Personal information
- Date of birth: 7 October 1982 (age 43)
- Place of birth: Sweden
- Height: 1.82 m (6 ft 0 in)
- Position: Midfielder

Youth career
- 0000–2000: Torstorp IF

Senior career*
- Years: Team / Apps / (Gls)
- 2000–2005: Östers IF / 88 / (12)
- 2006–2010: Syrianska FC / 81 / (6)
- 2011–2016: Östers IF / 160 / (33)
- 2017: Åryds IK

Managerial career
- 2017–2019: Östers IF (U21)
- 2017–2019: Östers IF (assistant)
- 2019–2021: Östers IF

= Denis Velić =

Swedish footballer

Denis Velić (born 7 October 1982) is a Swedish football manager and a former player.

==Career==
===Coaching career and post-retirement===
In January 2014, Velić began working as a project manager for integration projects within Växjö Municipality. In August 2015, he was hired by OnePartnerGroup as a salesman and later customer manager.

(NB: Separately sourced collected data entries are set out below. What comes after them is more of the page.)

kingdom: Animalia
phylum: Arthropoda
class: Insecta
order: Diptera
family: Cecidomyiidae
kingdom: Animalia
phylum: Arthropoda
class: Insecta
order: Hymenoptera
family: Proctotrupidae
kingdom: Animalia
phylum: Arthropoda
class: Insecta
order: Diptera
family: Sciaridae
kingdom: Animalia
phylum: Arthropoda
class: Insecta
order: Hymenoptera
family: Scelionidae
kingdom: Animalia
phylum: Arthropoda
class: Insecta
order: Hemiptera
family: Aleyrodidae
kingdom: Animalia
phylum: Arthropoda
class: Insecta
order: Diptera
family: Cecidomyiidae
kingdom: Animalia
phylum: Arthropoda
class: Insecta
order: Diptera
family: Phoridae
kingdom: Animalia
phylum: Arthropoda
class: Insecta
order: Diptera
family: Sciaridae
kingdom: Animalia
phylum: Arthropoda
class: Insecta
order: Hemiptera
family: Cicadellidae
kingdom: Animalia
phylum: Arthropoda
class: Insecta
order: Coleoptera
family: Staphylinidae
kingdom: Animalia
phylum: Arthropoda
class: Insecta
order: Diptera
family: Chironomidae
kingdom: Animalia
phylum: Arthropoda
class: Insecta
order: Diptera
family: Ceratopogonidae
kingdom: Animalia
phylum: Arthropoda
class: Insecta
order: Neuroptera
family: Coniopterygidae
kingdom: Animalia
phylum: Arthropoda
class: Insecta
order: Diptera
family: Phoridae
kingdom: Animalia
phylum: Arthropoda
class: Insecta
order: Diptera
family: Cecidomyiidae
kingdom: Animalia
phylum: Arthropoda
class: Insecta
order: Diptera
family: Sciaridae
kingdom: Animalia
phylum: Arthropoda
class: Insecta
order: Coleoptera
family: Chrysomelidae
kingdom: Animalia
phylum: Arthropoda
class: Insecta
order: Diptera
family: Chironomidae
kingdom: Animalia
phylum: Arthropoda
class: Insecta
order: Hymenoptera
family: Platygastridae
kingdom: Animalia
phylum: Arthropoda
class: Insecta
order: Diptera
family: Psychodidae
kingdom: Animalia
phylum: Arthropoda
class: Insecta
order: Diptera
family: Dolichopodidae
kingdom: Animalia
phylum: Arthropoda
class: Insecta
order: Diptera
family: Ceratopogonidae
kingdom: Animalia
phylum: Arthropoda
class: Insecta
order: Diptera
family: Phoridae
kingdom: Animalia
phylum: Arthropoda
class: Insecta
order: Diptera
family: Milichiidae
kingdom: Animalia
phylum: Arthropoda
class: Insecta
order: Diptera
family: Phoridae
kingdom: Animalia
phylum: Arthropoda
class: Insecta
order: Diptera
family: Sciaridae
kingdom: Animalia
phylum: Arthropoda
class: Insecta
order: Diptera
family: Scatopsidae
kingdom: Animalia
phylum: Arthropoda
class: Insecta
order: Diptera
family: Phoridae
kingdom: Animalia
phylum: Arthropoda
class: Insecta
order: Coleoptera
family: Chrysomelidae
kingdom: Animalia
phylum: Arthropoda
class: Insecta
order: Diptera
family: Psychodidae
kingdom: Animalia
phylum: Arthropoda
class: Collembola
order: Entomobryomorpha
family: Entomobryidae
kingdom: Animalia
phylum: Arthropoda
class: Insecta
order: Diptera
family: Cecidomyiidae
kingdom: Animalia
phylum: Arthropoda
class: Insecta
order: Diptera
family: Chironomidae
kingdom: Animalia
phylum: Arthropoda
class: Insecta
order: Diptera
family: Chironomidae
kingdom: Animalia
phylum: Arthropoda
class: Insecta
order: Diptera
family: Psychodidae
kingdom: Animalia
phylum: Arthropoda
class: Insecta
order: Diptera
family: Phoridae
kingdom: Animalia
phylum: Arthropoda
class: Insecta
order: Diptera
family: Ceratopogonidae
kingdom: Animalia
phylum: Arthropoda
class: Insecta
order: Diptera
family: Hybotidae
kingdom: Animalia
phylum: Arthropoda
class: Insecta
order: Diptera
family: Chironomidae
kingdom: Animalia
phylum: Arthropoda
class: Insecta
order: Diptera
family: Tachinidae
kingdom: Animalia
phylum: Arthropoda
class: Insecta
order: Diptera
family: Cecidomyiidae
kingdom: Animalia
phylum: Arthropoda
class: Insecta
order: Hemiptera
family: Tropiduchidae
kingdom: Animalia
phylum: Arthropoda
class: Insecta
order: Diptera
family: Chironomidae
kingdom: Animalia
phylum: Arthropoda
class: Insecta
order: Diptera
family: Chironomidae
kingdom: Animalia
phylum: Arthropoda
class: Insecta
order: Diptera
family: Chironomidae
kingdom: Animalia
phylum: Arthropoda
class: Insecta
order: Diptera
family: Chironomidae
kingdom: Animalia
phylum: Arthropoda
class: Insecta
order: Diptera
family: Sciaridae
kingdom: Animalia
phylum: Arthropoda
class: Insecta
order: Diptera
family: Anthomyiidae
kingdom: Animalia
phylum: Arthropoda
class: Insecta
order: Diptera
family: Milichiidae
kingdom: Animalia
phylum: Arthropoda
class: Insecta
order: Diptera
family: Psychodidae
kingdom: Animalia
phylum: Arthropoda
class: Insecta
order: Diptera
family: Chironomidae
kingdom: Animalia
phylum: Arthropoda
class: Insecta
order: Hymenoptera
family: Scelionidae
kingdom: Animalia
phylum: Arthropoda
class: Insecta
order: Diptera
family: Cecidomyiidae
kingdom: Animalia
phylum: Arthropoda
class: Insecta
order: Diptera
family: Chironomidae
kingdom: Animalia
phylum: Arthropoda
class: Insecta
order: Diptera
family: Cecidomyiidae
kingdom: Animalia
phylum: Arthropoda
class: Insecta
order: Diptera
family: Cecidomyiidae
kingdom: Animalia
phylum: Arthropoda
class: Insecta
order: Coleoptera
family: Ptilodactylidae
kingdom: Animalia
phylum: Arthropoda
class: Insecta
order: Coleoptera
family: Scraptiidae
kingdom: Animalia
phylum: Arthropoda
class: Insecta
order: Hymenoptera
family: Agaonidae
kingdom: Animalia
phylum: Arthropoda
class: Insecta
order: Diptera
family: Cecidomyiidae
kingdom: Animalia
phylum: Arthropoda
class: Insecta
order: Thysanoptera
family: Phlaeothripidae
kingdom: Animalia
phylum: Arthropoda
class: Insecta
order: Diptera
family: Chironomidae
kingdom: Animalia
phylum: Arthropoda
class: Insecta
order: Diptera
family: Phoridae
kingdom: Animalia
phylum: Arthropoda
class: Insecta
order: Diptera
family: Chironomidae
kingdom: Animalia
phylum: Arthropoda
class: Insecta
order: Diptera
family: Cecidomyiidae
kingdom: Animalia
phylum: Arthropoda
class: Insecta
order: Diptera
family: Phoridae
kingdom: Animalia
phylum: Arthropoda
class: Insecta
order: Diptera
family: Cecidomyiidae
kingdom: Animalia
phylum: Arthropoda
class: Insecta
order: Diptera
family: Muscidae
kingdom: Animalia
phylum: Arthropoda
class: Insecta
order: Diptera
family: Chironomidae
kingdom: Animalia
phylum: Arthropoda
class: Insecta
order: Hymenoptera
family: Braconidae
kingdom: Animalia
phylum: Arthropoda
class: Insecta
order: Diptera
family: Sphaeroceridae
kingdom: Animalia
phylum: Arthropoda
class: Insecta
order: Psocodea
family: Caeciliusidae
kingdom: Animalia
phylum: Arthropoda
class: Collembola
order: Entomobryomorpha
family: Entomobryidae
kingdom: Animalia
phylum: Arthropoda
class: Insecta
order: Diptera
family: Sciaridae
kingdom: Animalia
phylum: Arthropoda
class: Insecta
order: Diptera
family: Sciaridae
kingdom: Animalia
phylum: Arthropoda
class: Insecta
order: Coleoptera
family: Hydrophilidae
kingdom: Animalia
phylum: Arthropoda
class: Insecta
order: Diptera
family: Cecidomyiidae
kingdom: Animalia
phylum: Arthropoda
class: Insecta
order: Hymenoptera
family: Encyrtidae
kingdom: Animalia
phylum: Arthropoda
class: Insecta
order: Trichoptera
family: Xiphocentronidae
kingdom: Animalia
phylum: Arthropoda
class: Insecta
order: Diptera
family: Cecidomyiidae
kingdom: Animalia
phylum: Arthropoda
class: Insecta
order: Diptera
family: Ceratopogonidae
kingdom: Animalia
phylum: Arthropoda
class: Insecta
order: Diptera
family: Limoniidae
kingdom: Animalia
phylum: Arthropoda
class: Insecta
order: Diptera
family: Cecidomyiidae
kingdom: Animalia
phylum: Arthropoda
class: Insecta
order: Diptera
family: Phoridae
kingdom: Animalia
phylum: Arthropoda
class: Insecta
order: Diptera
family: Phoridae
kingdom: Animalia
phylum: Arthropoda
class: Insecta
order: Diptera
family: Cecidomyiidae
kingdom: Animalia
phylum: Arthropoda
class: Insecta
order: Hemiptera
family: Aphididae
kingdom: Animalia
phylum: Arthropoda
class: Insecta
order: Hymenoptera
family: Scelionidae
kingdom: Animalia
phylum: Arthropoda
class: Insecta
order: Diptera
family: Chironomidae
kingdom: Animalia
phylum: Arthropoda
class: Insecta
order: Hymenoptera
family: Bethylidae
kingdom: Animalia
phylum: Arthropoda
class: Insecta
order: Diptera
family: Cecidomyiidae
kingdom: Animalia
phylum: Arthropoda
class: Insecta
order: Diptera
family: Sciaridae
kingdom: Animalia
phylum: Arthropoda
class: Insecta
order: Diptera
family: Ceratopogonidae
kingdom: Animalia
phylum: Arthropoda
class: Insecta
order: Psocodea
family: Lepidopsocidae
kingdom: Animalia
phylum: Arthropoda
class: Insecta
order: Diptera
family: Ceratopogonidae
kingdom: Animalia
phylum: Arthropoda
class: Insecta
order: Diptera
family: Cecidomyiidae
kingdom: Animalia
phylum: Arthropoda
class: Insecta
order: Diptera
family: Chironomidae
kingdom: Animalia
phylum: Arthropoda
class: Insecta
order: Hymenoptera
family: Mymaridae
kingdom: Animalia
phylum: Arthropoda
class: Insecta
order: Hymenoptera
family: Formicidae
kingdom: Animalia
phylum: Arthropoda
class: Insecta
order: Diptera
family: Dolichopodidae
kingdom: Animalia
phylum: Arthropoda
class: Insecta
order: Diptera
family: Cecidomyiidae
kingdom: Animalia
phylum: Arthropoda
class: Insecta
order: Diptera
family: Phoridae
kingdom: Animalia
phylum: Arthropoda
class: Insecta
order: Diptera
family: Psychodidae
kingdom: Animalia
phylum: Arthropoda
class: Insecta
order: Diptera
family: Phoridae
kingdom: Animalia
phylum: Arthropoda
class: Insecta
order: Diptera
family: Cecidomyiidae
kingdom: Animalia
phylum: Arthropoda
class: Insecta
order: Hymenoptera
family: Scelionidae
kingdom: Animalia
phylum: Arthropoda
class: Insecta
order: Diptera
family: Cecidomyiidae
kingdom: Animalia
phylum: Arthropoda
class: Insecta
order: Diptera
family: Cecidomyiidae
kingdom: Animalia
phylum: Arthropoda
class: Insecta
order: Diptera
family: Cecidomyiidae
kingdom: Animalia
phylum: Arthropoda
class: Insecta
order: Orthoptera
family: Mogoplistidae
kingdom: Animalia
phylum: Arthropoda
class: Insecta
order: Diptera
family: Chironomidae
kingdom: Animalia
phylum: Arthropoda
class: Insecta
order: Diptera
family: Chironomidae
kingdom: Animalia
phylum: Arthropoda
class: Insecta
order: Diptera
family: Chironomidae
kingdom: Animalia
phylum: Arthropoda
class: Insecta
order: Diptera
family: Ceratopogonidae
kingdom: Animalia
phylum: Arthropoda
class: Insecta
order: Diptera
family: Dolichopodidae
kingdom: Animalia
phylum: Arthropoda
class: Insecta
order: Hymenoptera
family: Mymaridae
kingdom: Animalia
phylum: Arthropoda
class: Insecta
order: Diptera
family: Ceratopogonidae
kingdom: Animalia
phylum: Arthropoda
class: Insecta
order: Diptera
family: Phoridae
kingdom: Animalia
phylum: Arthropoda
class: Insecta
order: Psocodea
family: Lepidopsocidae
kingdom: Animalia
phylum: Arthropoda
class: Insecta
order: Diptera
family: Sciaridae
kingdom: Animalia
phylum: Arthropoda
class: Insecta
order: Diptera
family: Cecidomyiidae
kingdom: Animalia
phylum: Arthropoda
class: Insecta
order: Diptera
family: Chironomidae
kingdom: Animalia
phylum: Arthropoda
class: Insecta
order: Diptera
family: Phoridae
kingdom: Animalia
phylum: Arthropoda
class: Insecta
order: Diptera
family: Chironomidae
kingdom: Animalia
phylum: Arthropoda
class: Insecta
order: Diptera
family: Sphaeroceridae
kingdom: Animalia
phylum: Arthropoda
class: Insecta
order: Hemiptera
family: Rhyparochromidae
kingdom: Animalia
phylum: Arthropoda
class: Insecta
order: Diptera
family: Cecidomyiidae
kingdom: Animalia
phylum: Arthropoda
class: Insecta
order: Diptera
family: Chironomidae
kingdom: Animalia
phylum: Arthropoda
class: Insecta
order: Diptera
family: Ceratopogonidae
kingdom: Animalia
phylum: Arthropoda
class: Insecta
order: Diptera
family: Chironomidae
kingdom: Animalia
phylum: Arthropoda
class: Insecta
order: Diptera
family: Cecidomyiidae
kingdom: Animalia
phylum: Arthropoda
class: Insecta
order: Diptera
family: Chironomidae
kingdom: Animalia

Retiring at the end of 2016, Velić was hired as assistant coach of Thomas Askebrand at his last club Östers IF and also head coach of the club's U21 team. Beside his duties at Östers, he also played a season with Swedish amateur club, Åryds IK, in 2017 together with his former teammate Patrik Bojent.

On 29 July 2019, he was appointed interim head coach of Östers after Christian Järdler was fired. Velić avoided relegation from Superettan and was rewarded with a permanent two-year contract with an option for one further year on 22 November 2019. He left Östers at the end of the 2021 season.